● Task goal:
Your copy should begin with the line containing "staining of human", end with the line containing "no significant positivity", match the listing below exactly, and contain no pictures.

● Task data:
━━━
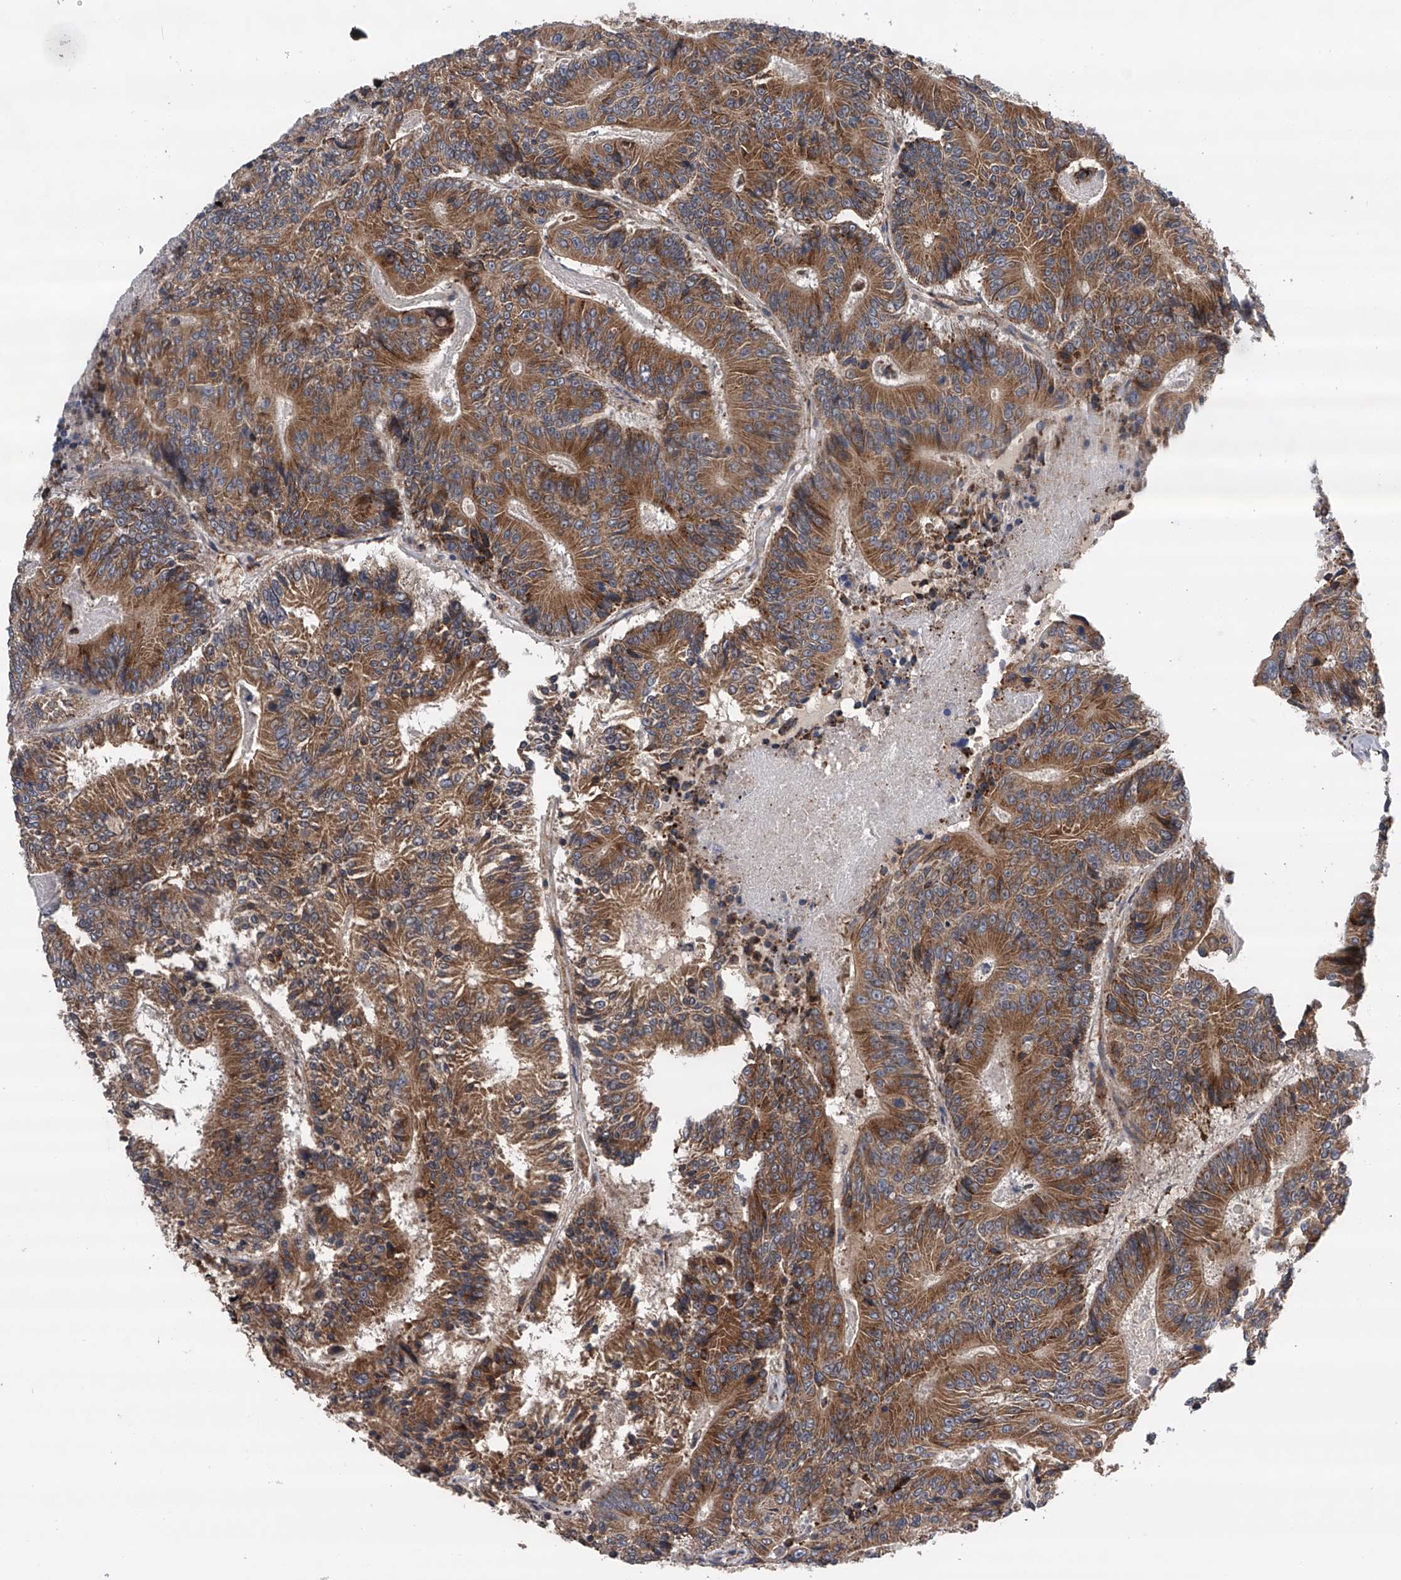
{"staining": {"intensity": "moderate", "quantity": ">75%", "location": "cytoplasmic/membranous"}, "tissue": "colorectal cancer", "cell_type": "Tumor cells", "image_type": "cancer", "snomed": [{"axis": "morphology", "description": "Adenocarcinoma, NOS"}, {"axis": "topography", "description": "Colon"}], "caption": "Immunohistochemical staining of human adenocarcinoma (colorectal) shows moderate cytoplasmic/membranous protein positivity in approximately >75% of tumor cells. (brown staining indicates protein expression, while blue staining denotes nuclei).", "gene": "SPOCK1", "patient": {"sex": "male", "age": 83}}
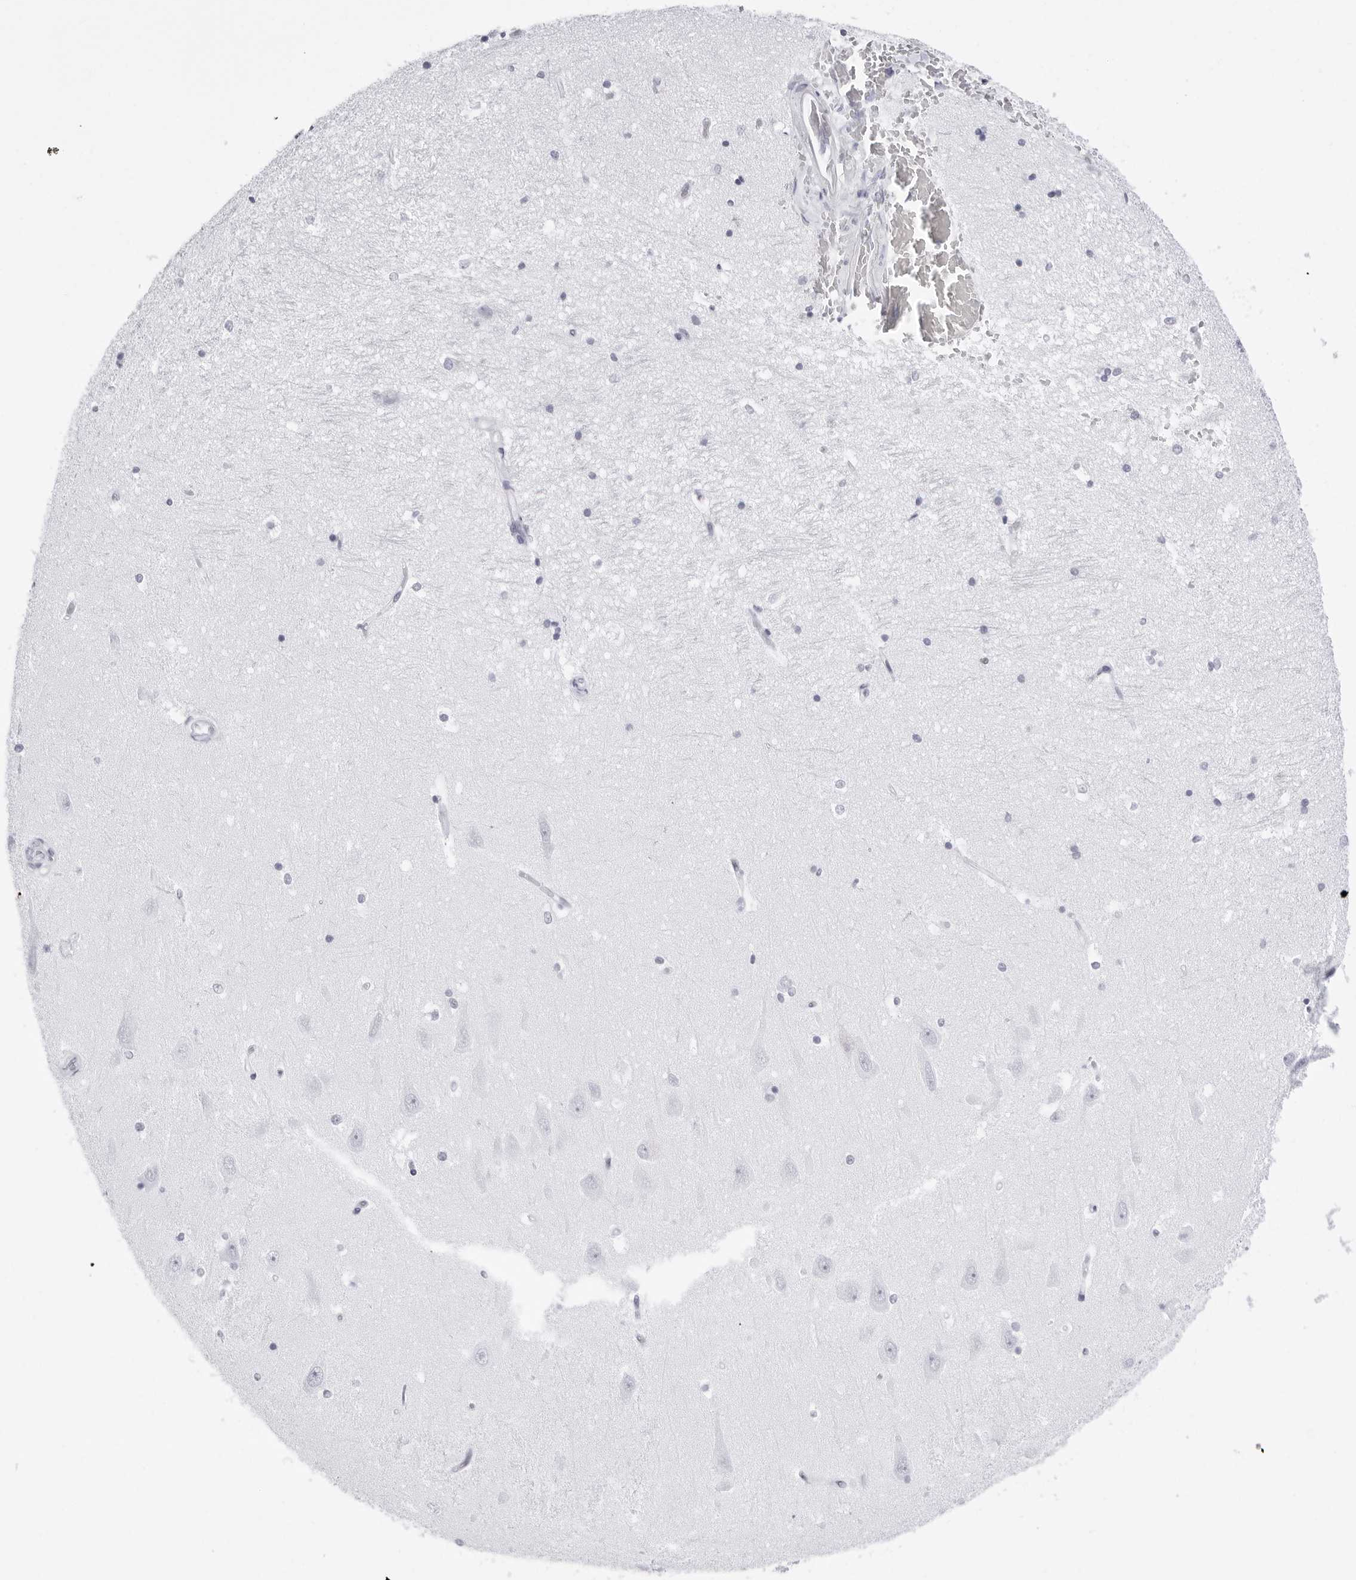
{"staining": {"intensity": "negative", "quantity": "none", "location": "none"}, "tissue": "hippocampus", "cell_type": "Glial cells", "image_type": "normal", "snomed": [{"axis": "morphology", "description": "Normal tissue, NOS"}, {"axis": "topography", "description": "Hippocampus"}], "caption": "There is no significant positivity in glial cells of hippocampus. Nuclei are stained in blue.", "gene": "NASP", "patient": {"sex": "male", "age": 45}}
━━━
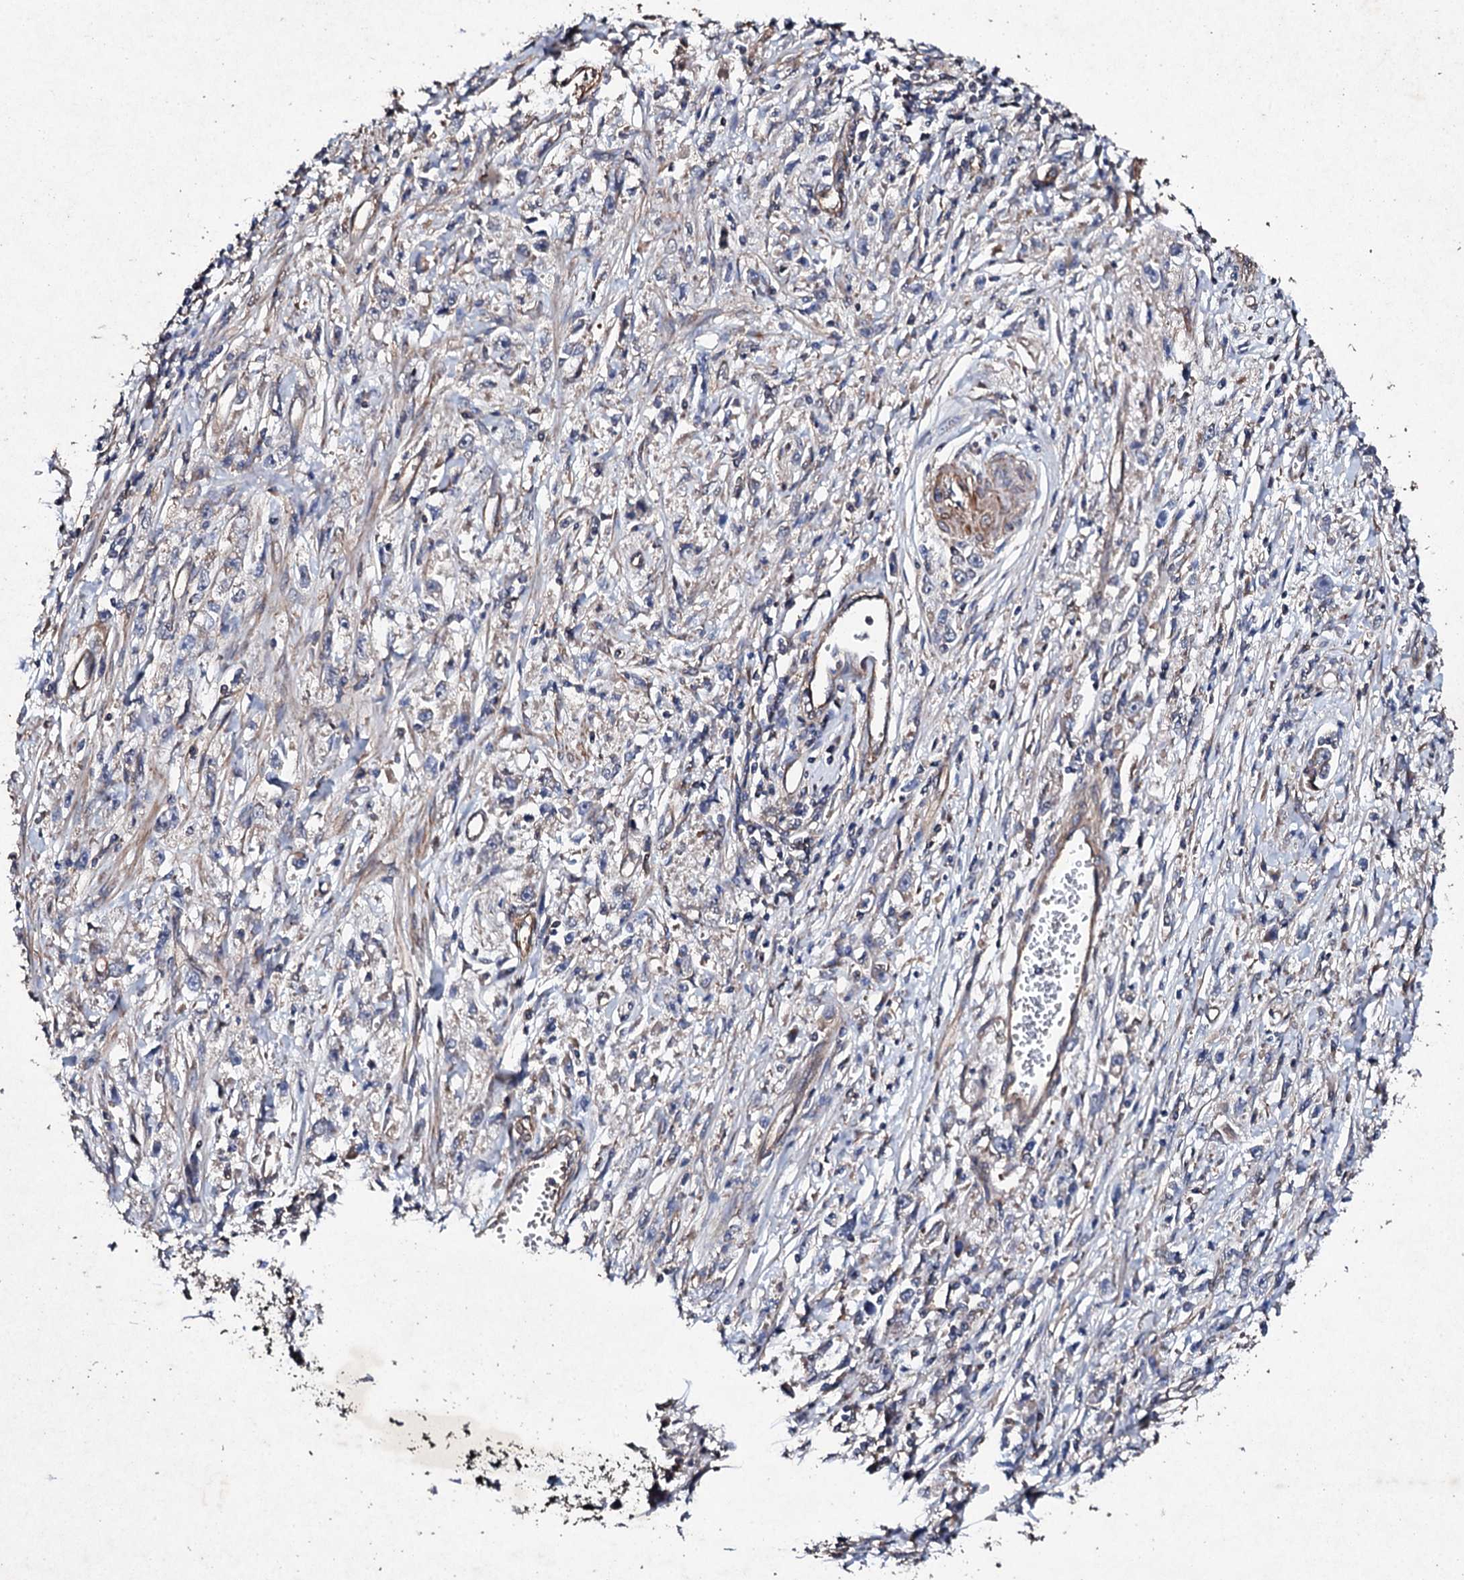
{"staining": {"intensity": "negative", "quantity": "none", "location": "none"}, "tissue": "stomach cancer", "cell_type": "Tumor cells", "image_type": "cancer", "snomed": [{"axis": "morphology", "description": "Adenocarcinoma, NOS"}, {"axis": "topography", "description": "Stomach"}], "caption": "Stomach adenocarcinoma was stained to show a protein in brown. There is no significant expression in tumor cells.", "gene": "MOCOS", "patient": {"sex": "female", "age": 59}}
━━━
● Solution to the problem:
{"staining": {"intensity": "moderate", "quantity": ">75%", "location": "cytoplasmic/membranous"}, "tissue": "colorectal cancer", "cell_type": "Tumor cells", "image_type": "cancer", "snomed": [{"axis": "morphology", "description": "Adenocarcinoma, NOS"}, {"axis": "topography", "description": "Colon"}], "caption": "Immunohistochemical staining of human adenocarcinoma (colorectal) shows moderate cytoplasmic/membranous protein positivity in approximately >75% of tumor cells. (brown staining indicates protein expression, while blue staining denotes nuclei).", "gene": "SPOCK1", "patient": {"sex": "male", "age": 83}}
{"staining": {"intensity": "negative", "quantity": "none", "location": "none"}, "tissue": "hippocampus", "cell_type": "Glial cells", "image_type": "normal", "snomed": [{"axis": "morphology", "description": "Normal tissue, NOS"}, {"axis": "topography", "description": "Hippocampus"}], "caption": "There is no significant positivity in glial cells of hippocampus. Nuclei are stained in blue.", "gene": "NASP", "patient": {"sex": "male", "age": 45}}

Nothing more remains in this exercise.